Even developments close to railways, which tend to be more resilient, are not immune. As many as 34 such housing estates have seen their prices fall between January and July this year, according to Centaline, which tracked 56 projects close to MTR stations.

“Transactions in the secondary market have shrunk significantly recently, mainly due to the inevitable interest rate hikes in Hong Kong and the developers’ frequent launches of new properties at low prices,” said Louis Chan, Asia-Pacific ­vice-chairman and chief executive of the residential division at Centaline.

“Even the most popular properties along the railway lines have experienced declines in both price and transaction volume.”

Financial Secretary Paul Chan mo-po recently told the Post that commercial banks in the city will have no choice but to raise their prime rates, but are not likely to do so at the scale and pace of the Federal Reserve.

Tung Chung Crescent, by Tung Chung MTR station, experienced the biggest drop in prices this year, a decline of 21 per cent from January to HK$10,599 (US$1,350) per square foot in July. This was followed by Ultima, a project close to Ho Man Tin Station, and The Victoria Towers near Austin station, where prices sank 18 per cent and 13 per cent respectively.

Across the 56 developments with proximity to stations, there were only 319 second-hand deals last month, a 19-month low and a long way off the 870 transactions in the same period last year. The number of railway projects that saw no transactions during the month increased to three.
Homeowners across the board are suffering bigger losses when selling their flats.
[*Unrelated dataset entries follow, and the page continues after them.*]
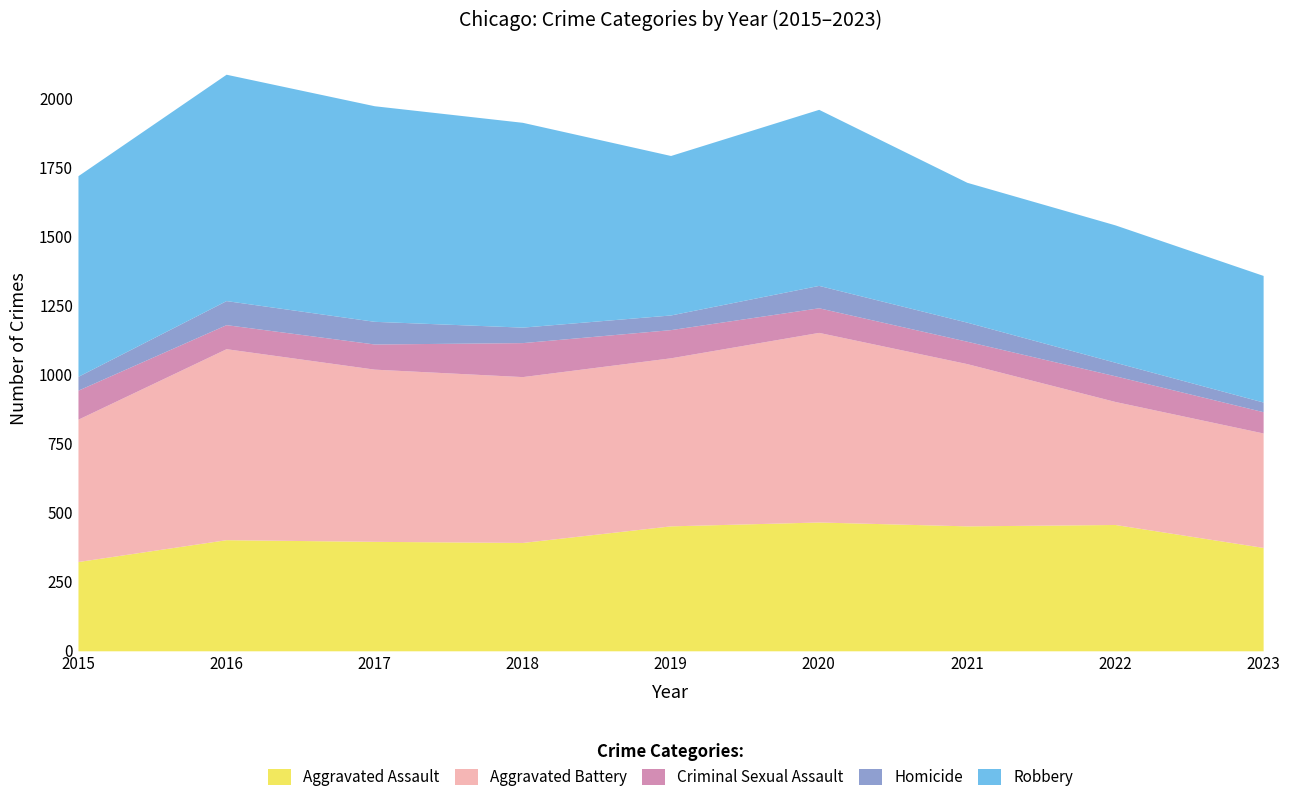

The Aggravated Assault series shows 87 at 2016. True or false?

False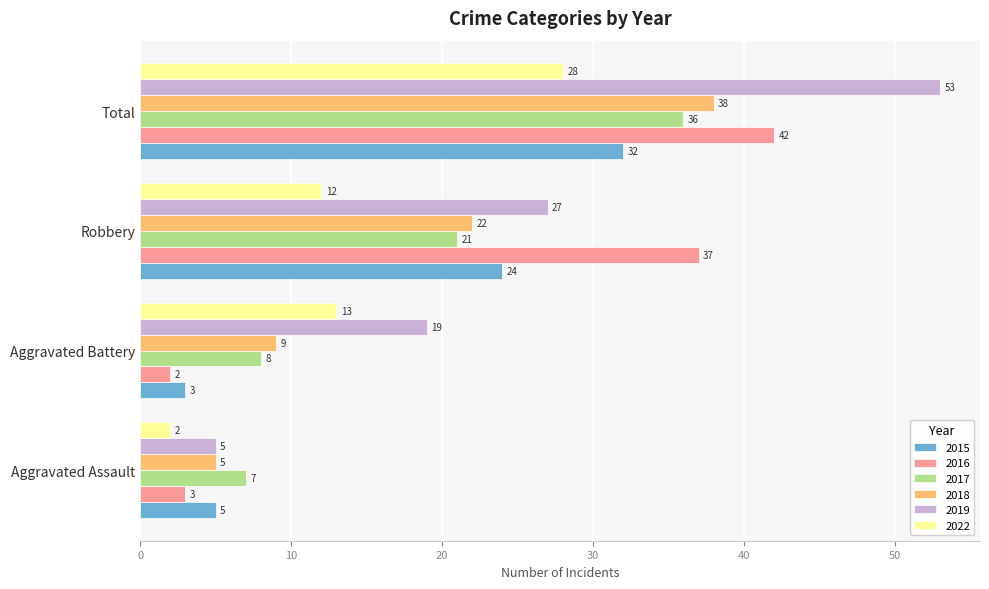

Which category has the highest value across all series?

Total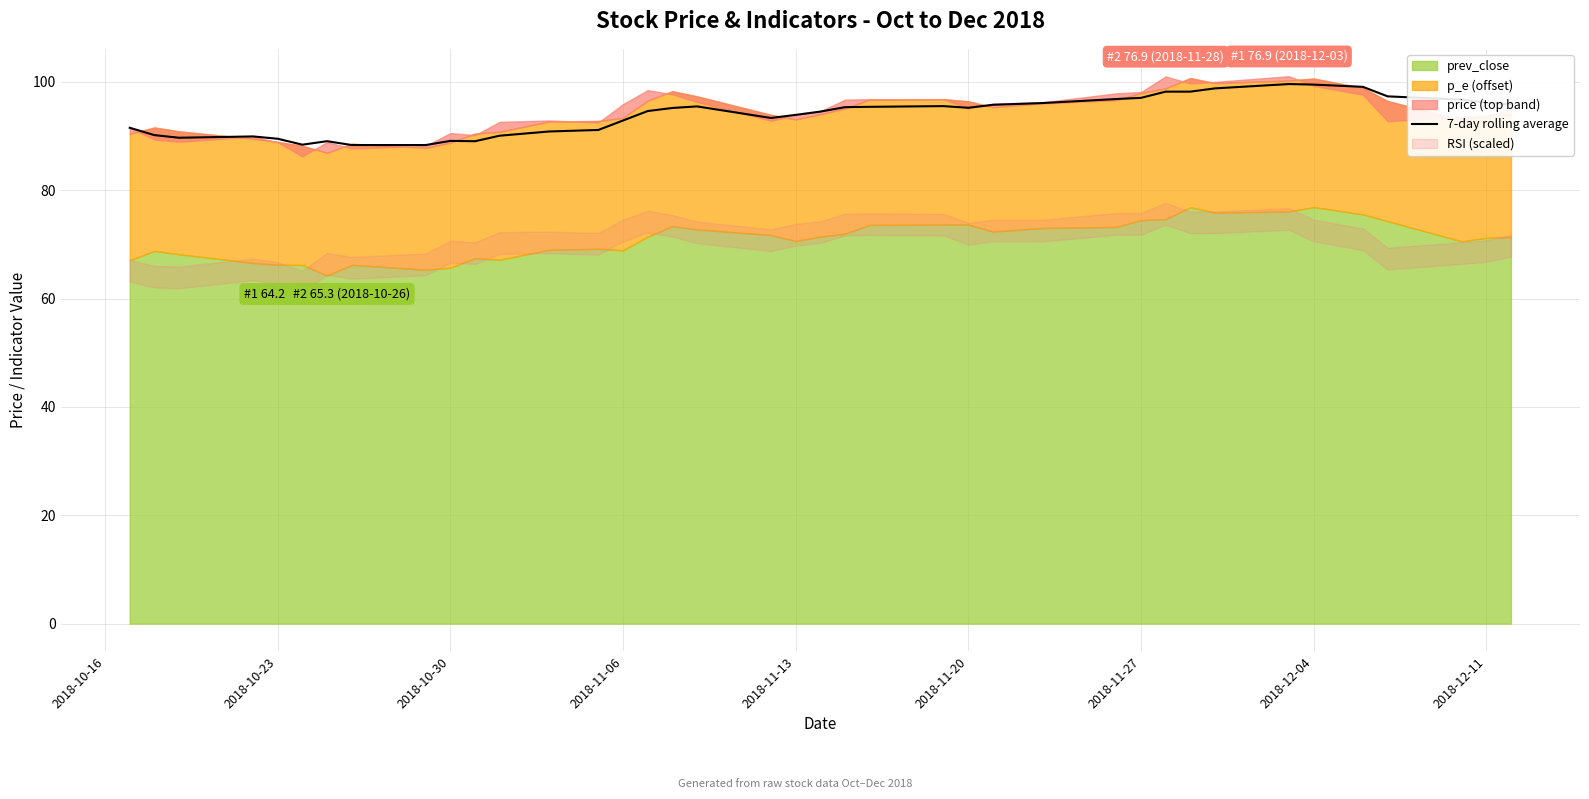

What is the minimum value for 7-day rolling average?

88.3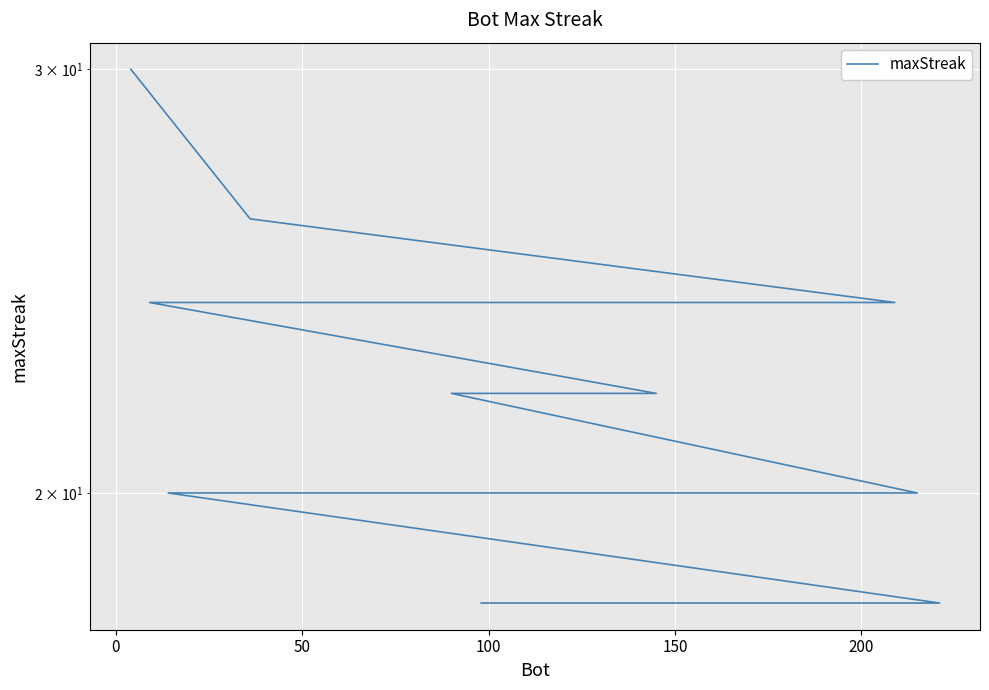

What is the sum of all values?

428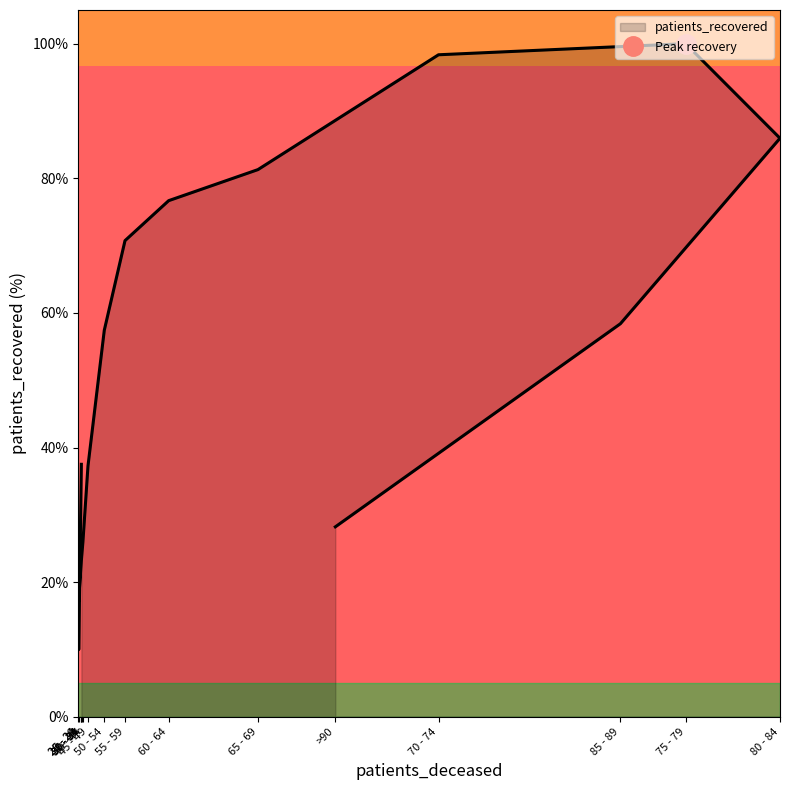

What is the smallest value displayed?

10.0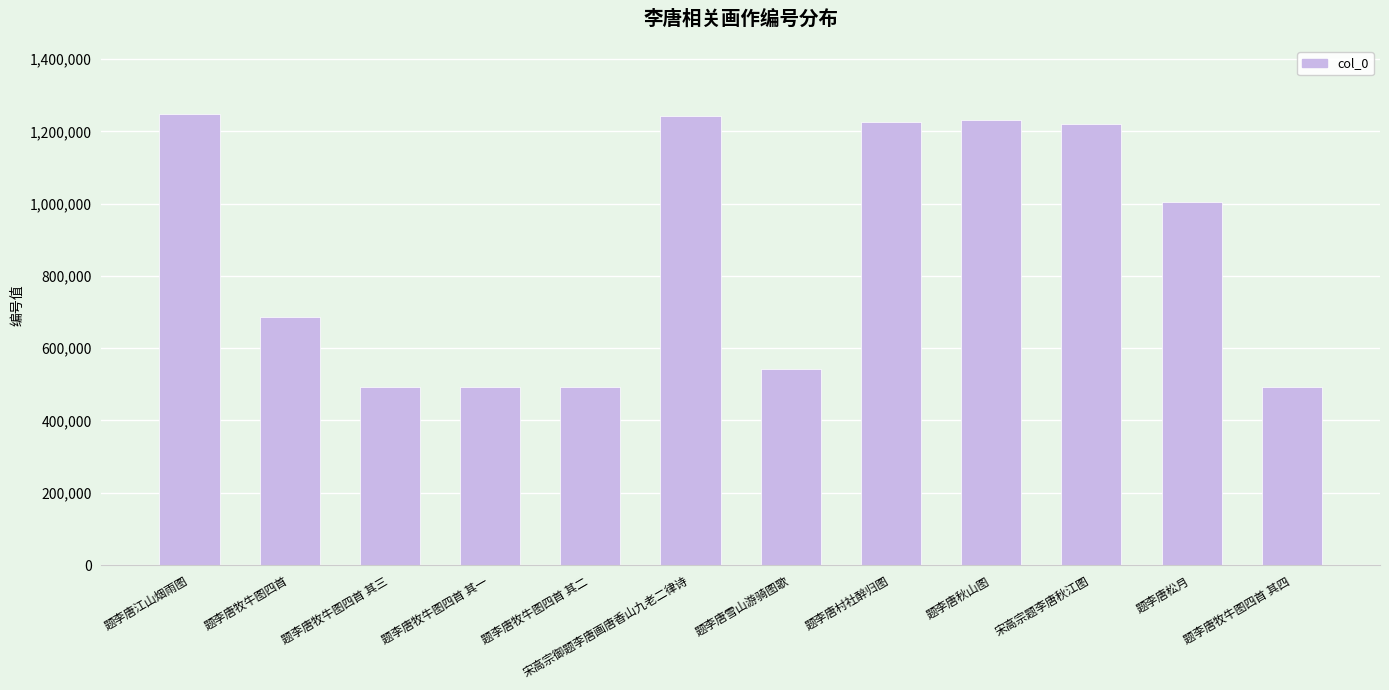

At which label is the value closest to 870936?

题李唐松月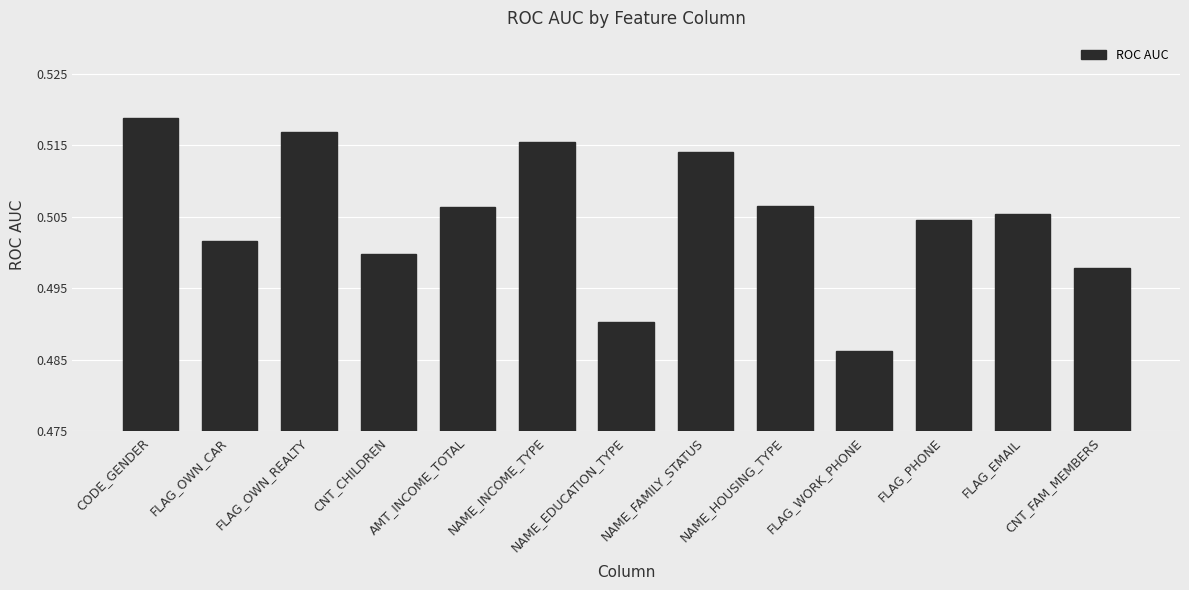

Between FLAG_EMAIL and CNT_CHILDREN, which is larger?

FLAG_EMAIL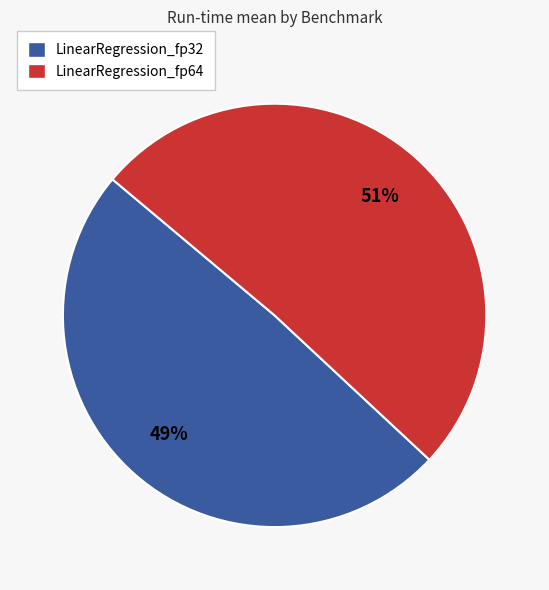

Count the number of slices in the pie.

2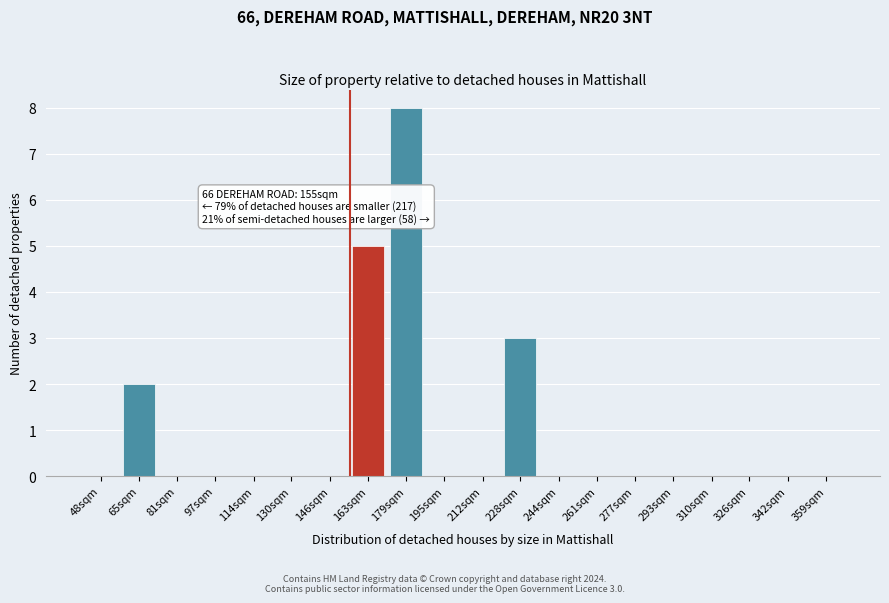

Reading left to right, what are all the values shown in this chart?

48sqm=0	65sqm=2	81sqm=0	97sqm=0	114sqm=0	130sqm=0	146sqm=0	163sqm=5	179sqm=8	195sqm=0	212sqm=0	228sqm=3	244sqm=0	261sqm=0	277sqm=0	293sqm=0	310sqm=0	326sqm=0	342sqm=0	359sqm=0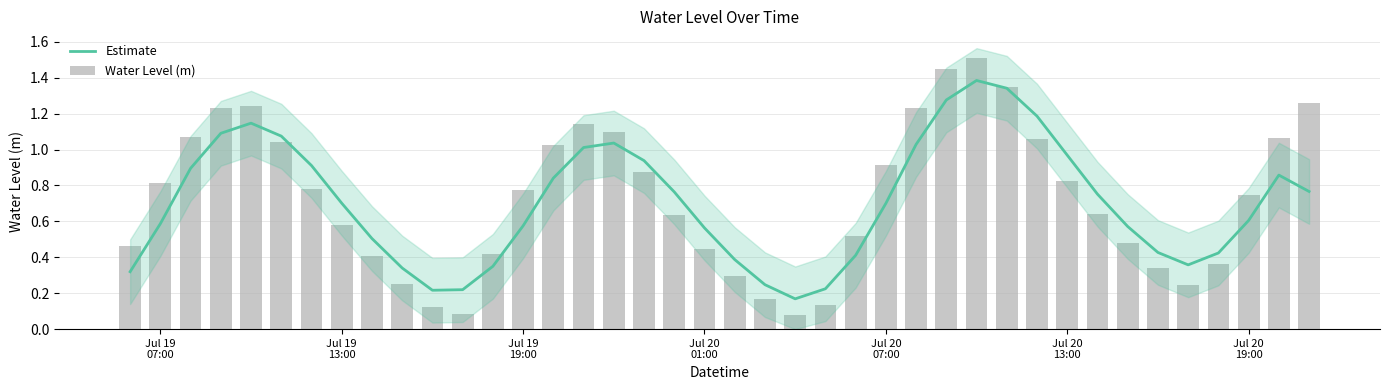

What is the highest value of the Estimate series?

1.4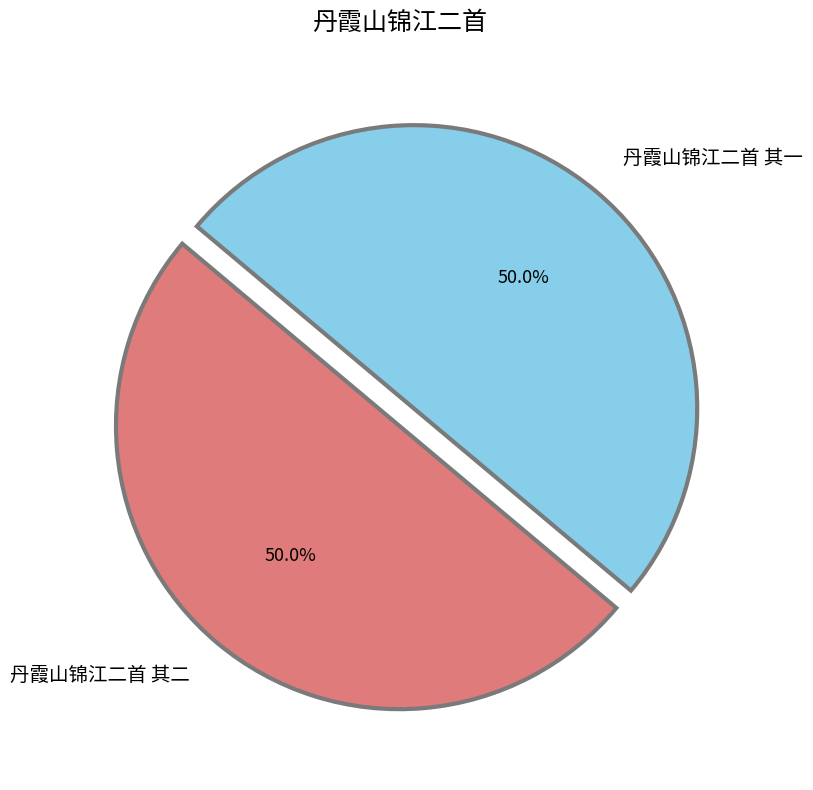

To the nearest percent, what portion does 丹霞山锦江二首 其二 represent?

50%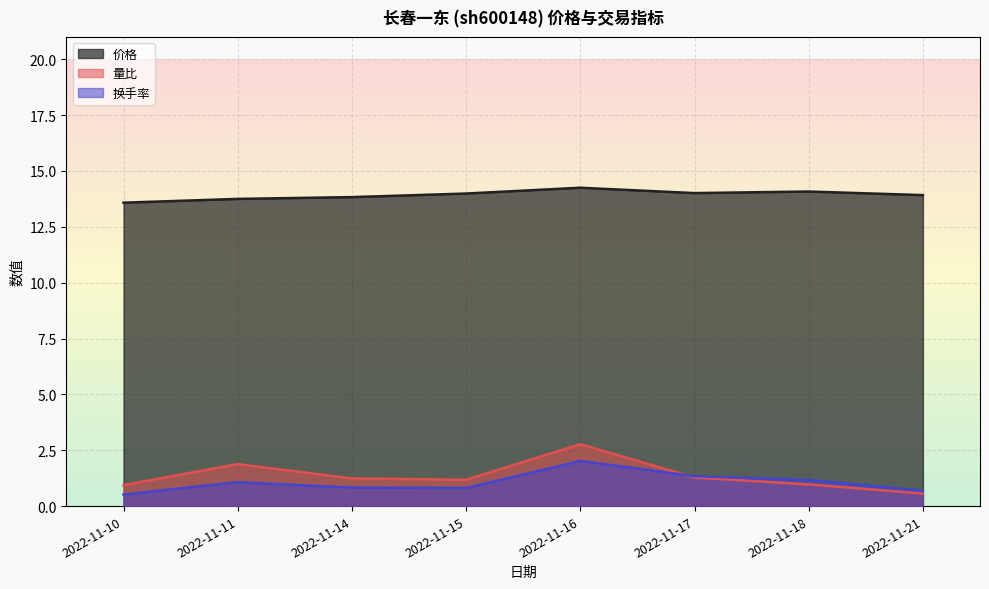

The 量比 series shows 1.3 at 2022-11-17. True or false?

True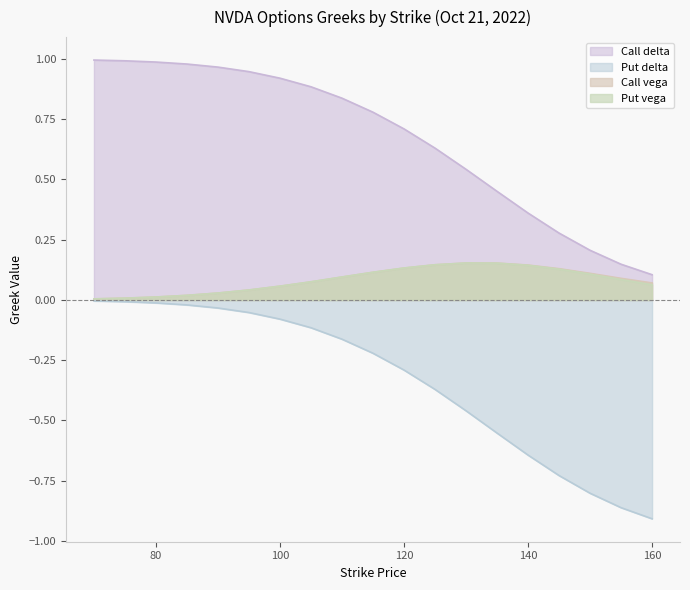

Which series has the largest total across all categories?

Call delta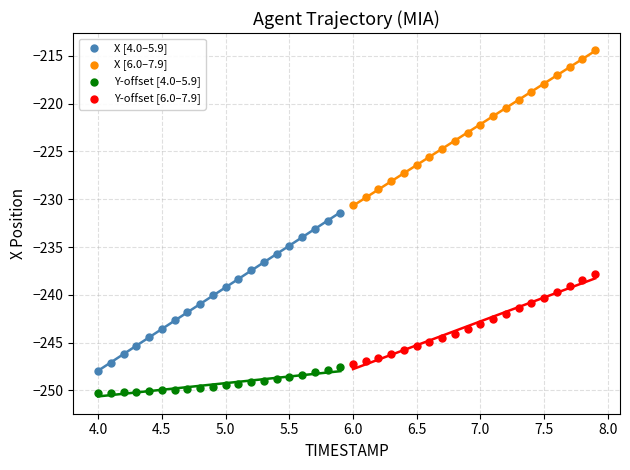

Which series reaches the maximum Y coordinate?

X [6.0–7.9]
For example, Harbour Glory in North Point saw a flat measuring 1,595 square feet change hands last week at HK$52.5 million, a loss of HK$6 million, according to Centaline.

A unit measuring 832 square feet at Fleur Pavilia in North Point went for HK$20 million, a loss of HK$2.36 million last week, according to Century 21 Northern Mid-Level Property.


“The continuous correction in home prices has attracted buyers to hunt for bargains,” said Sammy Po, CEO of Midland Realty’s residential division for Hong Kong and Macau.

Valuations of lived-in homes also remained weak, according to the Centa Valuation Index (CVI), a weekly gauge that tracks major banks’ valuations of used units in 133 housing estates compiled by Centaline.


It has recovered for the last two weeks after sinking to just 15.2 points, the lowest since March, in the week ended July 17. A CVI below 40 indicates a bearish view of the market and a downward trend in home prices, while one above 60 points indicates a bullish trajectory.

For instance, the value of a flat measuring 548 square feet at Kingswood Villas’ Locwood Court fell 4.9 per cent in one month to HK$5.85 million in early August, the lowest since February 2021, according to an online valuation by HSBC.